Let $\mathbb{K}$ be a field such that $\mathrm{char}(\mathbb{K}) \neq 0$, let $V$ be an $n$-dimensional $\mathbb{K}$-vector space, and let $\sigma:V \times V \to V$ be a bilinear form. If $\sigma$ is non-degenerate then we know that the Lie algebra $$ {\frak o}_{\sigma}(V) := [A \in {\frak gl}(V) : \sigma(Av,w) = - \sigma(v,Aw)] $$ is contained in the special linear algebra ${\frak sl}(V)$. Is this true in the case that $\sigma \neq 0$ is degenerate?

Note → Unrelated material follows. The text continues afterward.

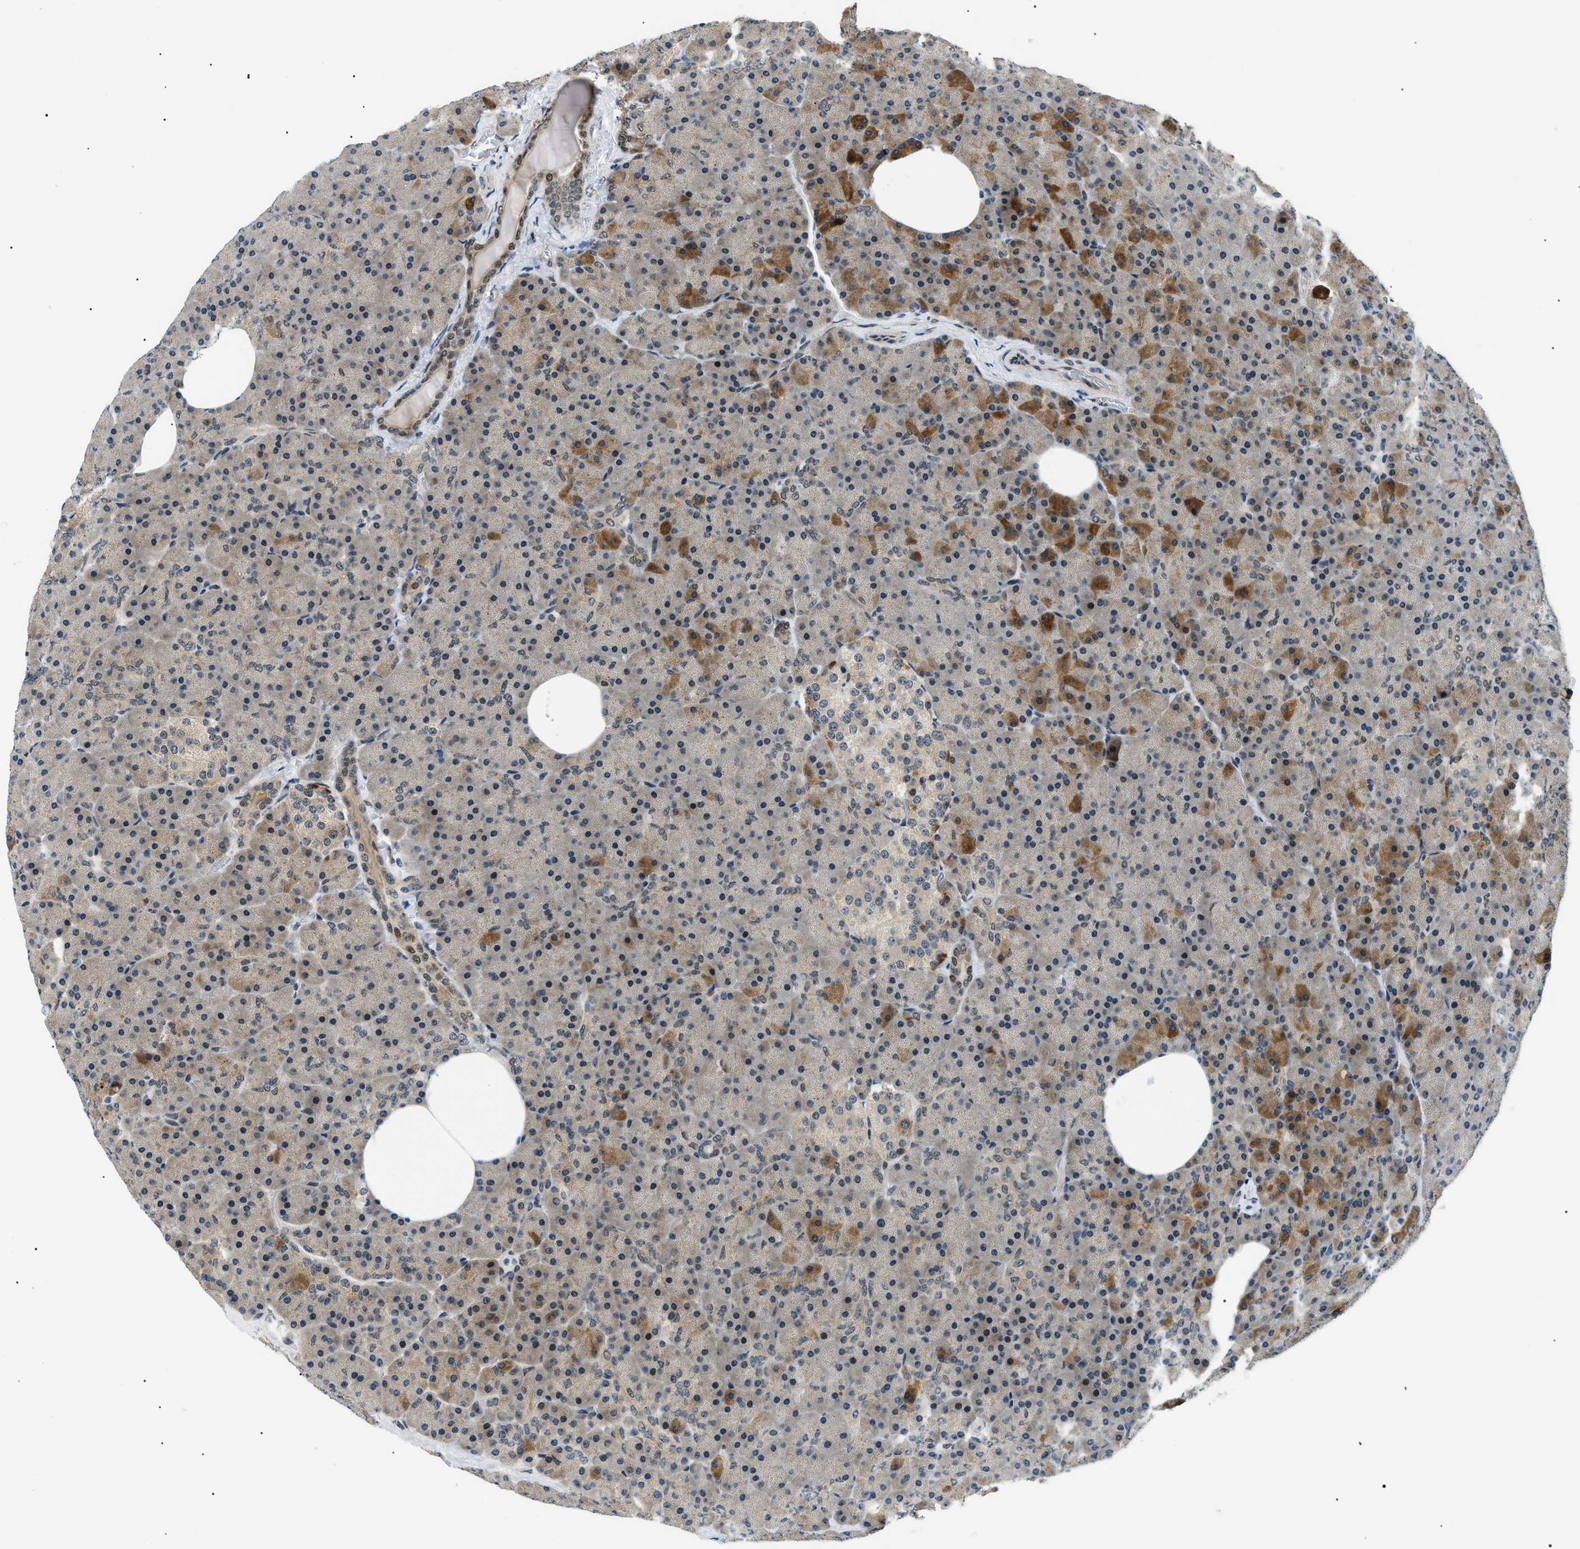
{"staining": {"intensity": "strong", "quantity": "25%-75%", "location": "cytoplasmic/membranous,nuclear"}, "tissue": "pancreas", "cell_type": "Exocrine glandular cells", "image_type": "normal", "snomed": [{"axis": "morphology", "description": "Normal tissue, NOS"}, {"axis": "topography", "description": "Pancreas"}], "caption": "This micrograph displays normal pancreas stained with immunohistochemistry to label a protein in brown. The cytoplasmic/membranous,nuclear of exocrine glandular cells show strong positivity for the protein. Nuclei are counter-stained blue.", "gene": "CWC25", "patient": {"sex": "female", "age": 35}}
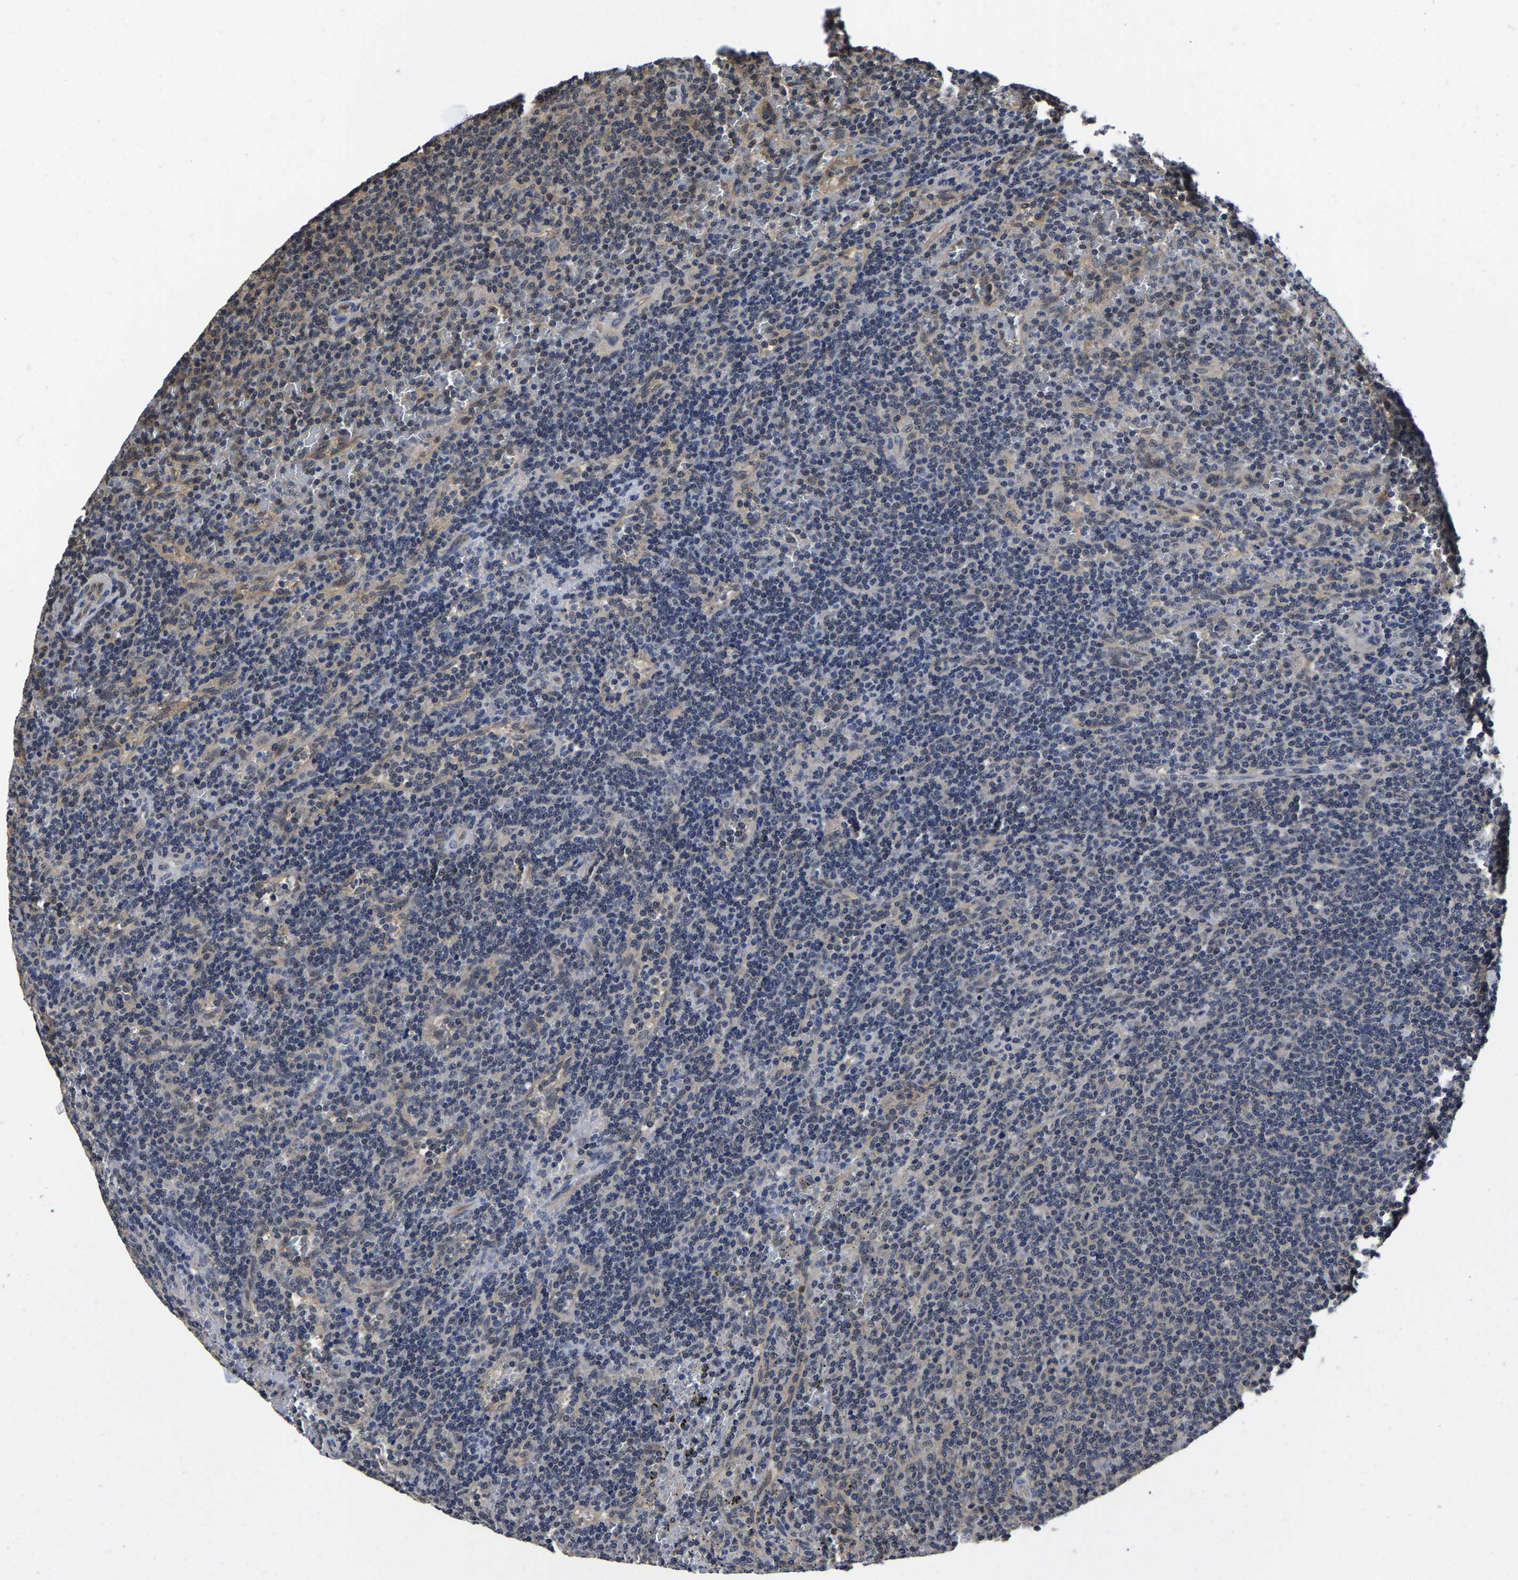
{"staining": {"intensity": "negative", "quantity": "none", "location": "none"}, "tissue": "lymphoma", "cell_type": "Tumor cells", "image_type": "cancer", "snomed": [{"axis": "morphology", "description": "Malignant lymphoma, non-Hodgkin's type, Low grade"}, {"axis": "topography", "description": "Spleen"}], "caption": "Human lymphoma stained for a protein using IHC displays no expression in tumor cells.", "gene": "MCOLN2", "patient": {"sex": "female", "age": 50}}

Does it still hold true for non-zero characteristic?

Answer 1

If $\sigma$ is represented by a matrix $B$, so $\sigma(v,w)=v^\top Bw$, then the condition on $A$ becomes $A^\top B=-BA$. If $\sigma$ is non-degenerate, then we get $\text{tr}(A)=\text{tr}(A^\top)=\text{tr}(-BAB^{-1})=-\text{tr}(A)$ and thus $\text{tr}(A)=0$ if the characteristic is not $2$.

For degenerate $\sigma$, take $B=\begin{bmatrix}1&0\\0&0\end{bmatrix}$ and $A=\begin{bmatrix}0&0\\0&1\end{bmatrix}$. It is clear that $A^\top B=-BA=0$, but $\text{tr}(A)\neq0$, so $A$ is not in $\mathfrak{sl}(\mathbb K^2)$.

For non-degenerate $\sigma$ in characteristic $2$, take $B=\begin{bmatrix}1&0\\0&1\end{bmatrix}$ and $A=\begin{bmatrix}0&0\\0&1\end{bmatrix}$.